In person, Netta is as cool as the other side of the pillow. Effortlessly charismatic, clever with the quips and as engaging offline as she is online, she shared with us her greatest tweet (hint, hint: it is pinned to her page) that was retweeted in only the way she can. “I tweeted ‘shoutout to all the black girls’ and a young white woman wrote back, saying, ‘And the white girls, the hispanic girls and the asian girls.'” Quoting the tweet, Netta responded and simultaneously shared to her audience her immediate thoughts. “GIRL. I said Black,” she posted on October 2015. “18K retweets. I’m sure it’s my most popular tweet because it is an accurate description of how black people, black women and girls specifically, can not have one moment or thing for ourselves without someone trying to actively center whiteness.” Erasure in real time is an ongoing circumstance that finds #BlackTwitter routinely sending knowledge darts to knock offenders back into the learning position.
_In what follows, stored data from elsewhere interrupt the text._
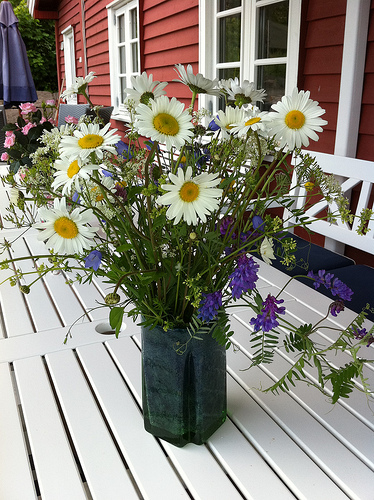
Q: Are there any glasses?
A: No, there are no glasses.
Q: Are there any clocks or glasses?
A: No, there are no glasses or clocks.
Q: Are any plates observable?
A: No, there are no plates.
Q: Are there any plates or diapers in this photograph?
A: No, there are no plates or diapers.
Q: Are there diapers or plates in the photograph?
A: No, there are no plates or diapers.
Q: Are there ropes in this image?
A: No, there are no ropes.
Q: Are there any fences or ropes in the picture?
A: No, there are no ropes or fences.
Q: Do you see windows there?
A: Yes, there is a window.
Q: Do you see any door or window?
A: Yes, there is a window.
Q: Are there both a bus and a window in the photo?
A: No, there is a window but no buses.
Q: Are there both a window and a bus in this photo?
A: No, there is a window but no buses.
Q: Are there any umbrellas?
A: Yes, there is an umbrella.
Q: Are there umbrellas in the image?
A: Yes, there is an umbrella.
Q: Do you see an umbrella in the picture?
A: Yes, there is an umbrella.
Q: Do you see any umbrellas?
A: Yes, there is an umbrella.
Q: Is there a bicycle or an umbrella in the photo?
A: Yes, there is an umbrella.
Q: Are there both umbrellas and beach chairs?
A: No, there is an umbrella but no beach chairs.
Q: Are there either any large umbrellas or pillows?
A: Yes, there is a large umbrella.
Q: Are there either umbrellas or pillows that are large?
A: Yes, the umbrella is large.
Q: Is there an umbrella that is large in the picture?
A: Yes, there is a large umbrella.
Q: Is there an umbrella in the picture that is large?
A: Yes, there is an umbrella that is large.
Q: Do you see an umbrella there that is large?
A: Yes, there is an umbrella that is large.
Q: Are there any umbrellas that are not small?
A: Yes, there is a large umbrella.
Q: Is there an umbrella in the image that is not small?
A: Yes, there is a large umbrella.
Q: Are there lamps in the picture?
A: No, there are no lamps.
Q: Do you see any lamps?
A: No, there are no lamps.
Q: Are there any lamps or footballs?
A: No, there are no lamps or footballs.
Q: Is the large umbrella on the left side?
A: Yes, the umbrella is on the left of the image.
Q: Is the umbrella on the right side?
A: No, the umbrella is on the left of the image.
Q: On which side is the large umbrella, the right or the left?
A: The umbrella is on the left of the image.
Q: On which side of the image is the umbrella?
A: The umbrella is on the left of the image.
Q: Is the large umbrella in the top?
A: Yes, the umbrella is in the top of the image.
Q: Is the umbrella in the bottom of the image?
A: No, the umbrella is in the top of the image.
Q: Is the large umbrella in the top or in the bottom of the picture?
A: The umbrella is in the top of the image.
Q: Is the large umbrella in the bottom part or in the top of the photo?
A: The umbrella is in the top of the image.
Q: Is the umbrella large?
A: Yes, the umbrella is large.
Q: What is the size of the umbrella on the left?
A: The umbrella is large.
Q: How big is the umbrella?
A: The umbrella is large.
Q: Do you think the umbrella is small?
A: No, the umbrella is large.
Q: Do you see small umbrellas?
A: No, there is an umbrella but it is large.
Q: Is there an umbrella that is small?
A: No, there is an umbrella but it is large.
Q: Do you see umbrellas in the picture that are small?
A: No, there is an umbrella but it is large.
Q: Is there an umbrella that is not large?
A: No, there is an umbrella but it is large.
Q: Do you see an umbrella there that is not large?
A: No, there is an umbrella but it is large.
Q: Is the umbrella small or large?
A: The umbrella is large.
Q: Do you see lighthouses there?
A: No, there are no lighthouses.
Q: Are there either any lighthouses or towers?
A: No, there are no lighthouses or towers.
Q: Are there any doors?
A: Yes, there is a door.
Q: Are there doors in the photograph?
A: Yes, there is a door.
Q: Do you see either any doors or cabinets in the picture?
A: Yes, there is a door.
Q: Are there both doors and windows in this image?
A: Yes, there are both a door and a window.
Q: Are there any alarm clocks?
A: No, there are no alarm clocks.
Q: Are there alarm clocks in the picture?
A: No, there are no alarm clocks.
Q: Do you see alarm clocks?
A: No, there are no alarm clocks.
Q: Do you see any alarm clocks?
A: No, there are no alarm clocks.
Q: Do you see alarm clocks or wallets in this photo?
A: No, there are no alarm clocks or wallets.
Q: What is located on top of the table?
A: The vase is on top of the table.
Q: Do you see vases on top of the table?
A: Yes, there is a vase on top of the table.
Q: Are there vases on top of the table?
A: Yes, there is a vase on top of the table.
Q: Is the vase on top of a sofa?
A: No, the vase is on top of the table.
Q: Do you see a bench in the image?
A: Yes, there is a bench.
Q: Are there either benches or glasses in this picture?
A: Yes, there is a bench.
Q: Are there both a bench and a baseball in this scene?
A: No, there is a bench but no baseballs.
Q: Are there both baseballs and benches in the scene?
A: No, there is a bench but no baseballs.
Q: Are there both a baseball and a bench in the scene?
A: No, there is a bench but no baseballs.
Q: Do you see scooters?
A: No, there are no scooters.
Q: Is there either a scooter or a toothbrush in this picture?
A: No, there are no scooters or toothbrushes.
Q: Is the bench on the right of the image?
A: Yes, the bench is on the right of the image.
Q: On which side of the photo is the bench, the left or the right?
A: The bench is on the right of the image.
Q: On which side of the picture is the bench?
A: The bench is on the right of the image.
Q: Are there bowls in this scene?
A: No, there are no bowls.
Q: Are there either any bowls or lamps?
A: No, there are no bowls or lamps.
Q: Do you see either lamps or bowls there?
A: No, there are no bowls or lamps.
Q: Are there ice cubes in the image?
A: No, there are no ice cubes.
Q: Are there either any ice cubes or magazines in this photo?
A: No, there are no ice cubes or magazines.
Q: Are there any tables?
A: Yes, there is a table.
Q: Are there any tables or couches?
A: Yes, there is a table.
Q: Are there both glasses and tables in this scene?
A: No, there is a table but no glasses.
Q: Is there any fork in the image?
A: No, there are no forks.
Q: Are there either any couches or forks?
A: No, there are no forks or couches.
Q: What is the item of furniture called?
A: The piece of furniture is a table.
Johnetta Elzie has no meaningful fucks to give to the bullshit. All her energy is committed to making sure racial injustice and police brutality against people of color comes to a halt. From helping DeRay run for mayor in Baltimore to applying pressure to this fall’s presidential hopefuls, Netta is helping others to understand inclusivity, expansiveness, diversity and equality. Being a member of this advocacy platform and fighting for change is a life one doesn’t get groomed for. Instead, Netta and her activist crew keep themselves and us sane through clapback-tivism, humor and real talk. With an appeal that is made up of the women in her family (“My great-grandma. She built a couch. She can do anything.”) to the activists in her crew (Alexis Templeton, Brittany Packnett + Kayla Reed to name a few) — Johnetta Elzie is an empowering medley of strength, style and swagger who offers an all-encompassing view of blackness.